▶ _SOURCE RECORDS_
*** Block opens ***
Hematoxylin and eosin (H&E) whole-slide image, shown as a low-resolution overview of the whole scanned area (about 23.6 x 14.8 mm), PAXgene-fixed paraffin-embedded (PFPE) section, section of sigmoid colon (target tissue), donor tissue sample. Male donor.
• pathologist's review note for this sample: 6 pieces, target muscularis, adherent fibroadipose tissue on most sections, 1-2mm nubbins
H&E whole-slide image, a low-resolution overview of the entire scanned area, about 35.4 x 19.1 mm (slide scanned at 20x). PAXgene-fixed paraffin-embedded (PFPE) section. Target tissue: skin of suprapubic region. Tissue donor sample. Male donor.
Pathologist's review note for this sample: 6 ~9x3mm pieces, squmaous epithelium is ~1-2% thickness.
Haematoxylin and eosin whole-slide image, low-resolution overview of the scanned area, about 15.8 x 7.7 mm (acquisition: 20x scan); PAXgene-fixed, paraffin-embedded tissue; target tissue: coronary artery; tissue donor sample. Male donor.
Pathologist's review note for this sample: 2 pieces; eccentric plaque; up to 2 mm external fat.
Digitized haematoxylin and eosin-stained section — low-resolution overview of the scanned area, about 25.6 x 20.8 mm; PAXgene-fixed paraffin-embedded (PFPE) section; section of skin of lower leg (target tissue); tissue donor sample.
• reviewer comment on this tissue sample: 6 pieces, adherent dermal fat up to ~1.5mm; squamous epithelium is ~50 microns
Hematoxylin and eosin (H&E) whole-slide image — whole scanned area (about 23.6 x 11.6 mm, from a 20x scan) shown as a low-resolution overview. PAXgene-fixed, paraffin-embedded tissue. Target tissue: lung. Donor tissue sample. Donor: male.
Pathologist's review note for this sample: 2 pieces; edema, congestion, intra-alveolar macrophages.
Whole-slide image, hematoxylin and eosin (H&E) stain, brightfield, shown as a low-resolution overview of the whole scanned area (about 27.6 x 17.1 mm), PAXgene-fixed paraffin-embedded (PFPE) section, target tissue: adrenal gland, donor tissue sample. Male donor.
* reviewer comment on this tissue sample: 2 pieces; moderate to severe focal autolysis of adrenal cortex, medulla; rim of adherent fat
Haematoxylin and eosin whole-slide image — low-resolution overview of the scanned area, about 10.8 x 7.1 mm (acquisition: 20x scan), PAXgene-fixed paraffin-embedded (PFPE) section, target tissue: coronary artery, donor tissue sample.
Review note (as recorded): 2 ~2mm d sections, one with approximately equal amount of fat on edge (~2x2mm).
*** Block closes ***
▶ _WORK ORDER_
Write down exactly every line of the material above up to and including the line containing "Pathologist's review note for this sample: 2 pieces; eccentric".

▶ _ANSWER TO THE EXERCISE_
Hematoxylin and eosin (H&E) whole-slide image, shown as a low-resolution overview of the whole scanned area (about 23.6 x 14.8 mm), PAXgene-fixed paraffin-embedded (PFPE) section, section of sigmoid colon (target tissue), donor tissue sample. Male donor.
• pathologist's review note for this sample: 6 pieces, target muscularis, adherent fibroadipose tissue on most sections, 1-2mm nubbins
H&E whole-slide image, a low-resolution overview of the entire scanned area, about 35.4 x 19.1 mm (slide scanned at 20x). PAXgene-fixed paraffin-embedded (PFPE) section. Target tissue: skin of suprapubic region. Tissue donor sample. Male donor.
Pathologist's review note for this sample: 6 ~9x3mm pieces, squmaous epithelium is ~1-2% thickness.
Haematoxylin and eosin whole-slide image, low-resolution overview of the scanned area, about 15.8 x 7.7 mm (acquisition: 20x scan); PAXgene-fixed, paraffin-embedded tissue; target tissue: coronary artery; tissue donor sample. Male donor.
Pathologist's review note for this sample: 2 pieces; eccentric plaque; up to 2 mm external fat.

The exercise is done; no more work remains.